A reality based independent journal of observation & analysis, serving the Flathead Valley & Montana since 2006. © James Conner.

2 December 2017 — 0320 mdt

American democracy’s black December

By a 51–49 vote last night, the U.S. Senate approved a take from the poor and give to the rich rewrite of our tax laws that will increase the deficit by a trillion dollars and also open the Arctic Wildlife Refuge to oil and gas development. In the coming weeks, it will be combined with the tax code rewrite passed by the U.S. House, possibly into something worse, and signed into law by President Trump, a billionaire who knows he isn’t rich enough.

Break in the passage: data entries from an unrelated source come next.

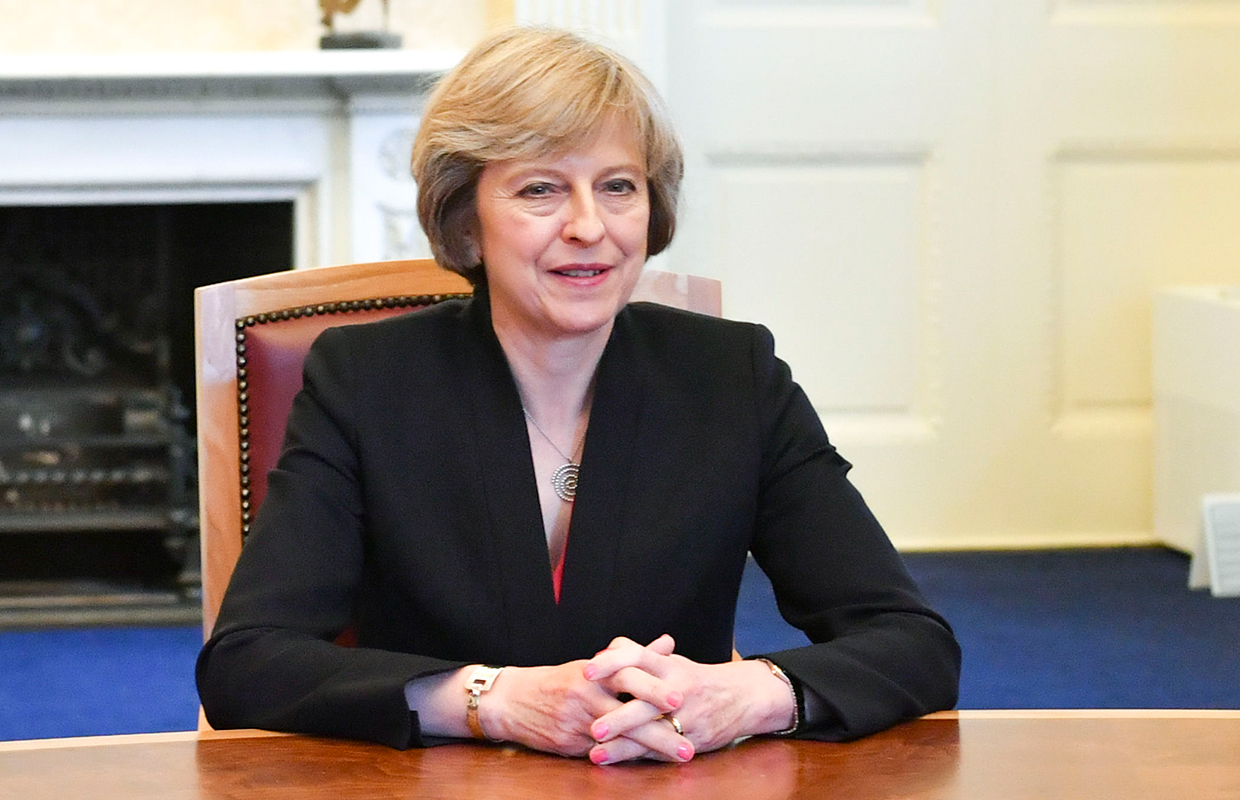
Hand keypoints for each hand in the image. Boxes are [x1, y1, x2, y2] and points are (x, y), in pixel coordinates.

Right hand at [482, 658, 671, 757]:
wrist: (512, 701)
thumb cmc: (561, 681)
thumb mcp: (596, 664)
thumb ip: (635, 656)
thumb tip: (669, 643)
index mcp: (595, 672)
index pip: (628, 676)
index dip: (654, 688)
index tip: (682, 699)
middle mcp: (586, 696)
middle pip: (627, 715)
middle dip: (659, 731)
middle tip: (688, 744)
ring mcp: (577, 722)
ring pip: (618, 739)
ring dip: (650, 750)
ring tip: (678, 755)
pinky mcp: (570, 744)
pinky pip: (602, 753)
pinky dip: (626, 757)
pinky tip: (650, 762)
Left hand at [583, 635, 796, 764]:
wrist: (743, 696)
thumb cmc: (695, 678)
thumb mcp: (671, 662)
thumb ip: (639, 657)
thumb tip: (605, 651)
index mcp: (670, 666)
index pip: (638, 657)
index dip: (613, 662)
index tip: (587, 670)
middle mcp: (678, 691)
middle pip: (646, 703)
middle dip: (619, 717)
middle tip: (592, 727)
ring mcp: (687, 718)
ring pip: (652, 734)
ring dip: (623, 746)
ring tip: (596, 753)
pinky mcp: (692, 740)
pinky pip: (661, 750)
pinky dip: (637, 756)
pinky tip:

The New York Times calls the Senate’s bill a Historic Tax Heist. It’s that, and more. After they finish rigging the tax code for the rich, Republicans will turn their attention to gutting Social Security, Medicare, food stamps, and a multitude of programs that provide a safety net for the least fortunate among us. Their goal is permanently shrinking government, and shifting the cost of the government that remains to people of modest means.

In a less stable nation, such brazen theft would provoke a revolution, with gated communities razed by mobs with pitchforks and torches, and crooked politicians hanged from lampposts at high noon. We’re not to that point in the United States, at least not yet. But we will become an increasingly sullen, sour, cynical, and selfish people, less willing to help our neighbors, less engaged in community building, less capable of the optimism, good will, and generosity, that serve as a civil society’s foundation. Inside the gates with guards, the rich will thrive. Outside the gates, life will begin devolving into a dystopia that would frighten Hobbes.

Arresting this slide to the bottom requires Democrats’ taking at least one house of Congress next year. That’s possible, but in my judgment, improbable. The Democratic Party remains infested with identity politics, obsessed with race and sex, still beholden to Wall Street, still resistant to progressive economics. Perhaps the party can break free of Hillary’s fetters and reverse its decline, but I wouldn’t bet the ranch on it. In fact, I wouldn’t even bet a rotten fence post.